Live Transcriptions with iOS and Deepgram

Share

  1. Blog
  2. 2022
  3. 01
  4. Live Transcriptions with iOS and Deepgram

This post was written by a member of the Deepgram community. If you have any questions about this post please reach out to the Deepgram Developer Relations team - we're @DeepgramDevs on Twitter or devrel@deepgram.com via email.

Deepgram's Speech Recognition API can provide accurate transcripts with pre-recorded and live audio. In this post, you will build an iOS app that takes the user's microphone and prints transcripts to the screen in real-time.

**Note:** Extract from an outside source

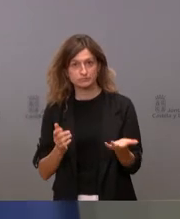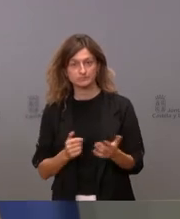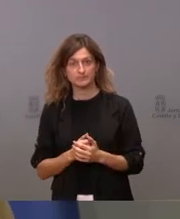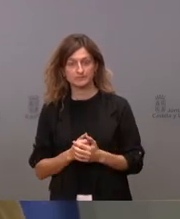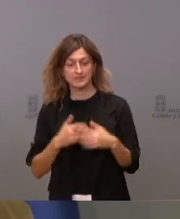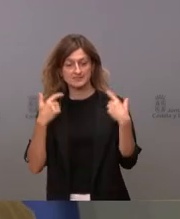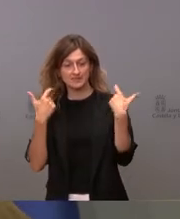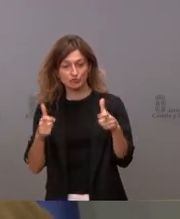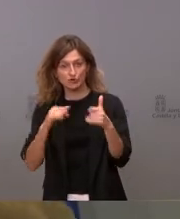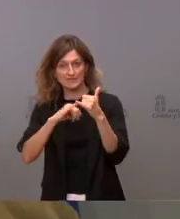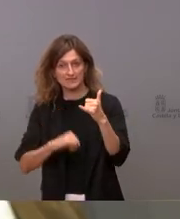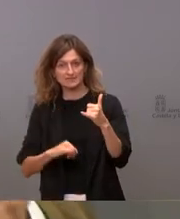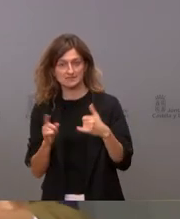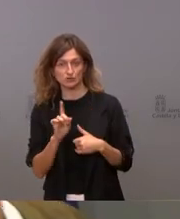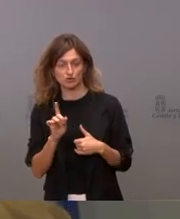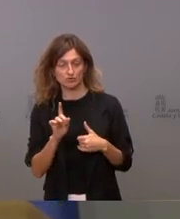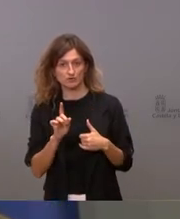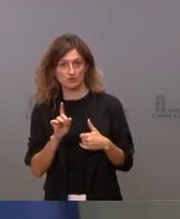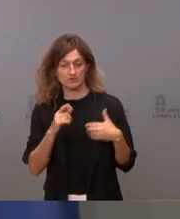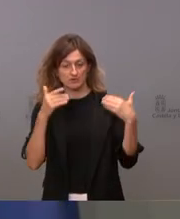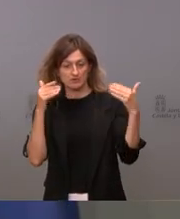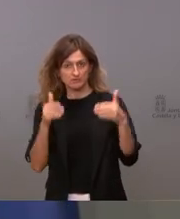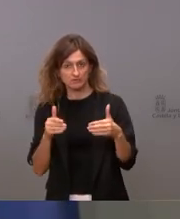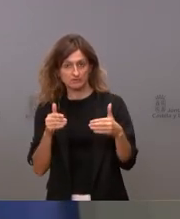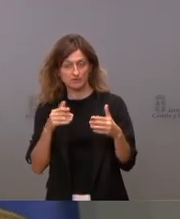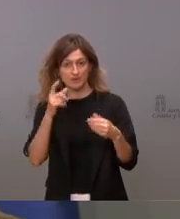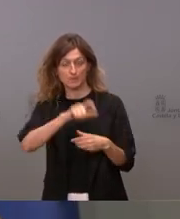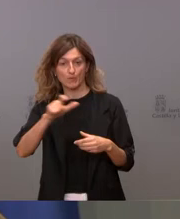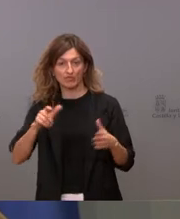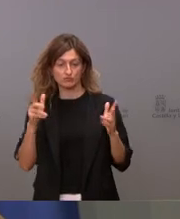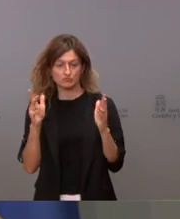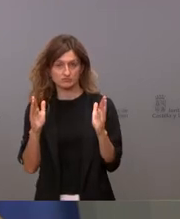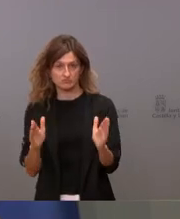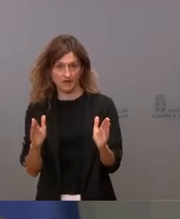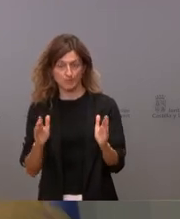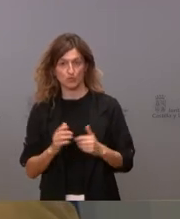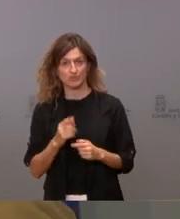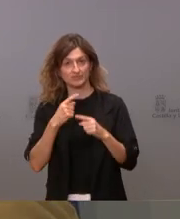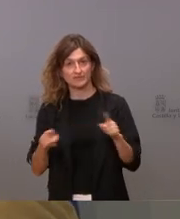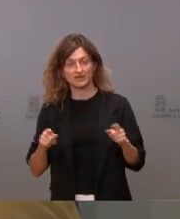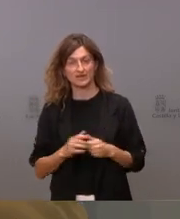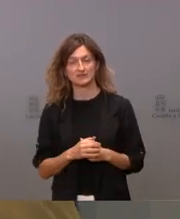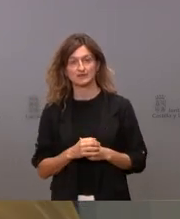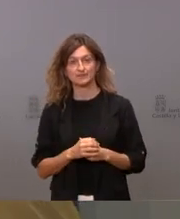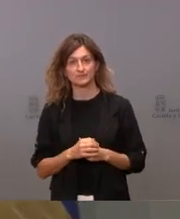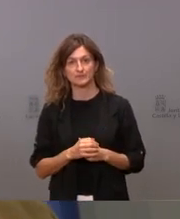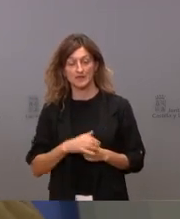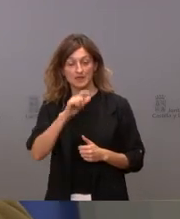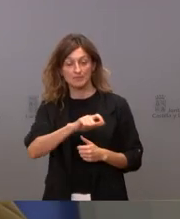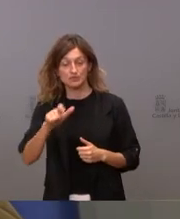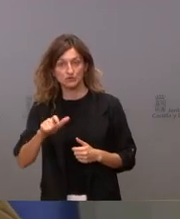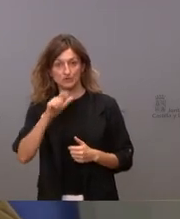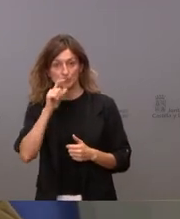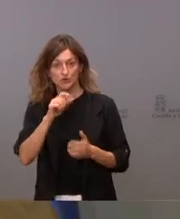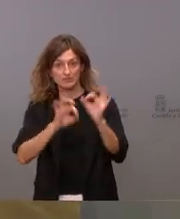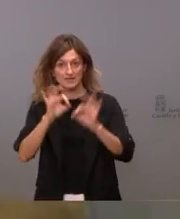a un sector en crisis. Es destinado a un segmento de la población. Y eso es diferente. A un segmento de la población que además tiene unas tasas de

The final project code is available at https://github.com/deepgram-devs/deepgram-live-transcripts-ios.

Before We Start

For this project, you will need:

Once you open Xcode, create a new Xcode project. Select the App template, give it a product name, select "Storyboard" for the interface, and "Swift" for the language. Untick "User Core Data" and "Include Tests", then hit next.

Choose a place to save your project and hit finish to open your new project.

You will be using the WebSocket library Starscream for this project. You can add it as a Swift Package by going to File > Add Packages, then entering the URL (https://github.com/daltoniam/Starscream) into the search box. Click add package and wait for the package to download.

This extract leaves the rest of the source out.